▶ _SOURCE TEXT_
While formal histories often remain silent, the female Rishis of the Valley were more than mere disciples. They were seekers and transmitters of a localized faith that favored ethical living over institutional power.
By Khursheed Dar
The spiritual history of Kashmir is often told through the grand narratives of its male saints and the architecture of its towering shrines, yet this history remains fundamentally incomplete without the women mystics whose presence shaped the Valley’s ethical life. They were not mere disciples existing in the shadow of men, nor were they passive recipients of inherited wisdom. Instead, they were seekers, transmitters of insight, and custodians of a spirituality that resisted spectacle. These women translated the high-minded vision of the great poet-saint Lal Ded into lived practice, carrying faith into homes and villages where it took root quietly and endured through centuries of upheaval. Their contribution is felt rather than seen, precisely because words and public acclaim were never their chosen weapons. The broader context of these mystics is examined by Professor Mohammad Ishaq Khan in his work on Kashmir’s transition, where he explains how Sufism and the Rishi tradition localized Islam through ethical living rather than institutional dominance. This unique cultural environment allowed women to participate fully in spiritual life, even when formal historical records largely remained silent about them.

▶ _LISTED RECORDS_

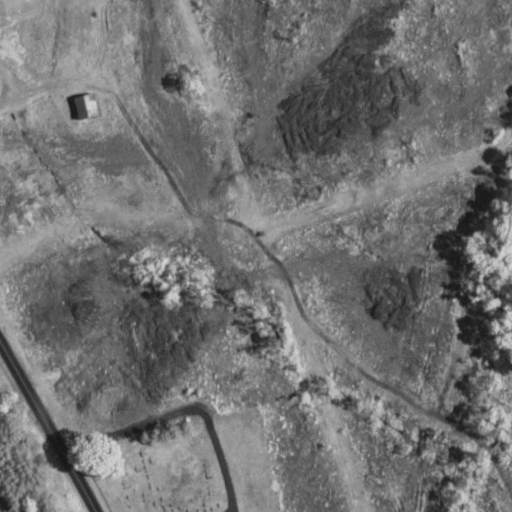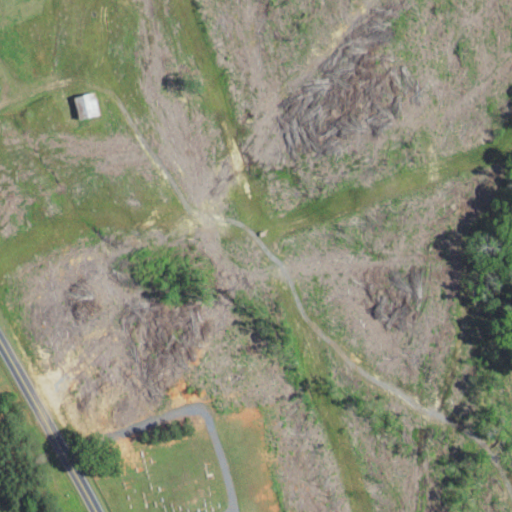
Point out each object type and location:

---

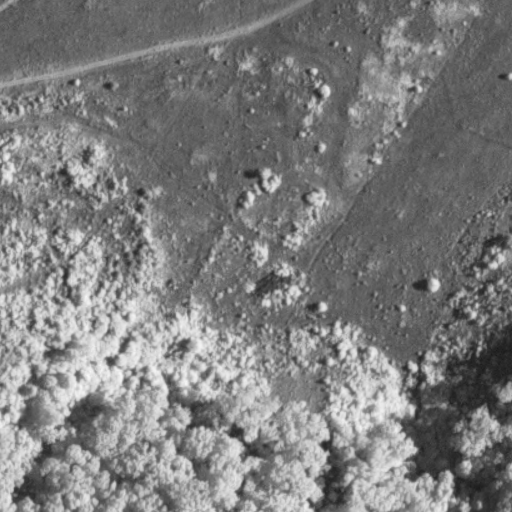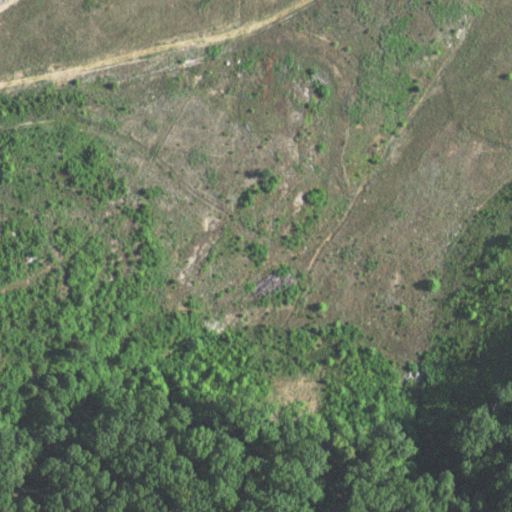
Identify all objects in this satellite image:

---

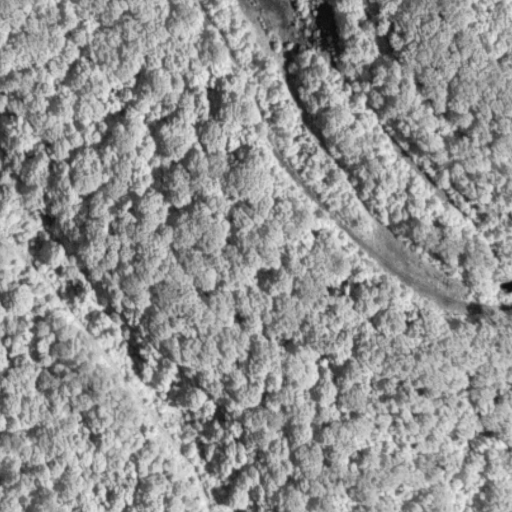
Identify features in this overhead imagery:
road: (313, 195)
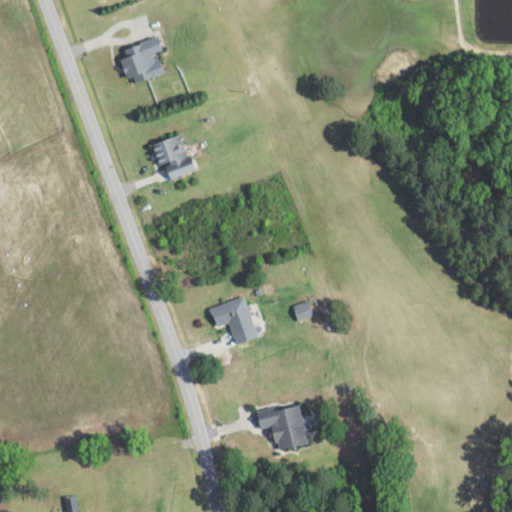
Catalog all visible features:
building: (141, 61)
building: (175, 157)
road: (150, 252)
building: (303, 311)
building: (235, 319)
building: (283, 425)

▶ _TO DO_
1. In the text on Kashmir's women mystics, whose vision did these women translate into lived practice?
2. Output the Kashmir mystics text verbatim, everything from "While formal histories" down to "over institutional power.".

▶ _SOLUTIONS TO THE PROBLEMS_
1. They translated the vision of the great poet-saint Lal Ded.

2.
While formal histories often remain silent, the female Rishis of the Valley were more than mere disciples. They were seekers and transmitters of a localized faith that favored ethical living over institutional power.